Collected data:
_ _ _ _ _

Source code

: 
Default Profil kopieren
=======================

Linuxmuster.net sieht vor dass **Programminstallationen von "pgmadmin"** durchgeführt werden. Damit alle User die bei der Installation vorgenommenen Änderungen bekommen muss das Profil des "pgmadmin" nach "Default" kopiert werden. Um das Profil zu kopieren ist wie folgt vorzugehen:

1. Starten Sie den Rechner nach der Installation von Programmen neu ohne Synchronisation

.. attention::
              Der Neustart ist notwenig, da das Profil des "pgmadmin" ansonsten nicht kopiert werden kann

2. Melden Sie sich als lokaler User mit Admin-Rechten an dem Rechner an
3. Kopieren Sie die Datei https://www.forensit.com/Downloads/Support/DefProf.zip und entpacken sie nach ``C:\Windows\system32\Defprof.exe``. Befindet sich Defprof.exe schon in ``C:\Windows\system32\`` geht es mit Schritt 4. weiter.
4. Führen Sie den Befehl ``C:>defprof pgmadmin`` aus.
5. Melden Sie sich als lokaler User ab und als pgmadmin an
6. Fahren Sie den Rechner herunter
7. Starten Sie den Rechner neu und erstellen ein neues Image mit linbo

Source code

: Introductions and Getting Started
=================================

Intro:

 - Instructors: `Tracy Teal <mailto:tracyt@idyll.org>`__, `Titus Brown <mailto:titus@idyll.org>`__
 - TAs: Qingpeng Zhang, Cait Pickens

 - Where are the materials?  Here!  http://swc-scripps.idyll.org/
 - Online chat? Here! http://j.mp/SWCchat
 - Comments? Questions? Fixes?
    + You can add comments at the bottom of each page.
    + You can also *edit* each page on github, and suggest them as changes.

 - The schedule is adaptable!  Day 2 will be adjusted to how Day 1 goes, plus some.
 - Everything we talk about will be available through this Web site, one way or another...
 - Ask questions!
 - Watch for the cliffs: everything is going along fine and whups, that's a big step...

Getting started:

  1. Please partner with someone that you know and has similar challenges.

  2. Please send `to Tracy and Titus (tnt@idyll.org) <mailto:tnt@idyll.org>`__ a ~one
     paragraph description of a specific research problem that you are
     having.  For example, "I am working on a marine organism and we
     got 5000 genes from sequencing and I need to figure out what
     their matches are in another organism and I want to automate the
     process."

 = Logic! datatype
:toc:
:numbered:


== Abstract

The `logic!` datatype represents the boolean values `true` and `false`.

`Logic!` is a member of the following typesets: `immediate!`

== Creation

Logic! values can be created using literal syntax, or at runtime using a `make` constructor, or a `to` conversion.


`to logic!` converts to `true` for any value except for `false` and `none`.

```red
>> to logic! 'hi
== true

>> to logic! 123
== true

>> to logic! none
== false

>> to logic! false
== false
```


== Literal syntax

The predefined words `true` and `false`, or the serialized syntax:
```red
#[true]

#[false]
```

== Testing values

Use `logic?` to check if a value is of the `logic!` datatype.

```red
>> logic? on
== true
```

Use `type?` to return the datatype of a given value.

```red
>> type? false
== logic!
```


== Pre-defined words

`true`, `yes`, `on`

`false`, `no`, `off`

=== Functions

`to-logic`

_ _ _ _ _

TASK: All of the records must be repeated exactly.

SOLUTION FOR THIS EXERCISE:
Source code

: 
Default Profil kopieren
=======================

Linuxmuster.net sieht vor dass **Programminstallationen von "pgmadmin"** durchgeführt werden. Damit alle User die bei der Installation vorgenommenen Änderungen bekommen muss das Profil des "pgmadmin" nach "Default" kopiert werden. Um das Profil zu kopieren ist wie folgt vorzugehen:

1. Starten Sie den Rechner nach der Installation von Programmen neu ohne Synchronisation

.. attention::
              Der Neustart ist notwenig, da das Profil des "pgmadmin" ansonsten nicht kopiert werden kann

2. Melden Sie sich als lokaler User mit Admin-Rechten an dem Rechner an
3. Kopieren Sie die Datei https://www.forensit.com/Downloads/Support/DefProf.zip und entpacken sie nach ``C:\Windows\system32\Defprof.exe``. Befindet sich Defprof.exe schon in ``C:\Windows\system32\`` geht es mit Schritt 4. weiter.
4. Führen Sie den Befehl ``C:>defprof pgmadmin`` aus.
5. Melden Sie sich als lokaler User ab und als pgmadmin an
6. Fahren Sie den Rechner herunter
7. Starten Sie den Rechner neu und erstellen ein neues Image mit linbo

Source code

: Introductions and Getting Started
=================================

Intro:

 - Instructors: `Tracy Teal <mailto:tracyt@idyll.org>`__, `Titus Brown <mailto:titus@idyll.org>`__
 - TAs: Qingpeng Zhang, Cait Pickens

 - Where are the materials?  Here!  http://swc-scripps.idyll.org/
 - Online chat? Here! http://j.mp/SWCchat
 - Comments? Questions? Fixes?
    + You can add comments at the bottom of each page.
    + You can also *edit* each page on github, and suggest them as changes.

 - The schedule is adaptable!  Day 2 will be adjusted to how Day 1 goes, plus some.
 - Everything we talk about will be available through this Web site, one way or another...
 - Ask questions!
 - Watch for the cliffs: everything is going along fine and whups, that's a big step...

Getting started:

  1. Please partner with someone that you know and has similar challenges.

  2. Please send `to Tracy and Titus (tnt@idyll.org) <mailto:tnt@idyll.org>`__ a ~one
     paragraph description of a specific research problem that you are
     having.  For example, "I am working on a marine organism and we
     got 5000 genes from sequencing and I need to figure out what
     their matches are in another organism and I want to automate the
     process."

 = Logic! datatype
:toc:
:numbered:


== Abstract

The `logic!` datatype represents the boolean values `true` and `false`.

`Logic!` is a member of the following typesets: `immediate!`

== Creation

Logic! values can be created using literal syntax, or at runtime using a `make` constructor, or a `to` conversion.


`to logic!` converts to `true` for any value except for `false` and `none`.

```red
>> to logic! 'hi
== true

>> to logic! 123
== true

>> to logic! none
== false

>> to logic! false
== false
```


== Literal syntax

The predefined words `true` and `false`, or the serialized syntax:
```red
#[true]

#[false]
```

== Testing values

Use `logic?` to check if a value is of the `logic!` datatype.

```red
>> logic? on
== true
```

Use `type?` to return the datatype of a given value.

```red
>> type? false
== logic!
```


== Pre-defined words

`true`, `yes`, `on`

`false`, `no`, `off`

=== Functions

`to-logic`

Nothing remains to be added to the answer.